* PROBLEM REQUIREMENTS
Wherever a line in the material contains the word "failures", copy that line.

MATERIAL PROVIDED START

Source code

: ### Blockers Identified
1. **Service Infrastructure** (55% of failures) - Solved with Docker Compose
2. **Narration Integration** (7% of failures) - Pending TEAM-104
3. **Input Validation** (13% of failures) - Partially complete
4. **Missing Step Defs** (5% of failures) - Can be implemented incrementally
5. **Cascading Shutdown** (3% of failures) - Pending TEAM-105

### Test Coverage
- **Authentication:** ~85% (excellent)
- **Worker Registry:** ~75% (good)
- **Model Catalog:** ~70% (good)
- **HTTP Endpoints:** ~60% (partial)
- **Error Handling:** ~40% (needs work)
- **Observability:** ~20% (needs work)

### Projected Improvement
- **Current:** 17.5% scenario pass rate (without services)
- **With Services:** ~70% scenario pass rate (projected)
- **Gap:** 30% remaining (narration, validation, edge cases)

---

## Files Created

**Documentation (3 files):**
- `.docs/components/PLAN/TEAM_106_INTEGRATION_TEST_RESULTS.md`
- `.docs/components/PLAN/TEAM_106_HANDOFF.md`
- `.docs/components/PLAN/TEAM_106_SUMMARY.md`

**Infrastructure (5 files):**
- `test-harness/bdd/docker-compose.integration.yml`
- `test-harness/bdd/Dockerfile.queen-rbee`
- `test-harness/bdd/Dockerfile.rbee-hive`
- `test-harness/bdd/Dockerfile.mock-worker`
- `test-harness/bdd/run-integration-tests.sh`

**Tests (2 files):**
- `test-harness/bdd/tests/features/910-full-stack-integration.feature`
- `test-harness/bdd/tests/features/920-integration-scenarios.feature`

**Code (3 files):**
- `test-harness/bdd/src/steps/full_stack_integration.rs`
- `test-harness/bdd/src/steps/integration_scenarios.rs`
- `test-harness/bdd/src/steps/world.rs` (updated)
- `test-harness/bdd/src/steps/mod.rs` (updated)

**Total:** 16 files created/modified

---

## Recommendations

MATERIAL PROVIDED END

* EXERCISE OUTPUT
1. **Service Infrastructure** (55% of failures) - Solved with Docker Compose
2. **Narration Integration** (7% of failures) - Pending TEAM-104
3. **Input Validation** (13% of failures) - Partially complete
4. **Missing Step Defs** (5% of failures) - Can be implemented incrementally
5. **Cascading Shutdown** (3% of failures) - Pending TEAM-105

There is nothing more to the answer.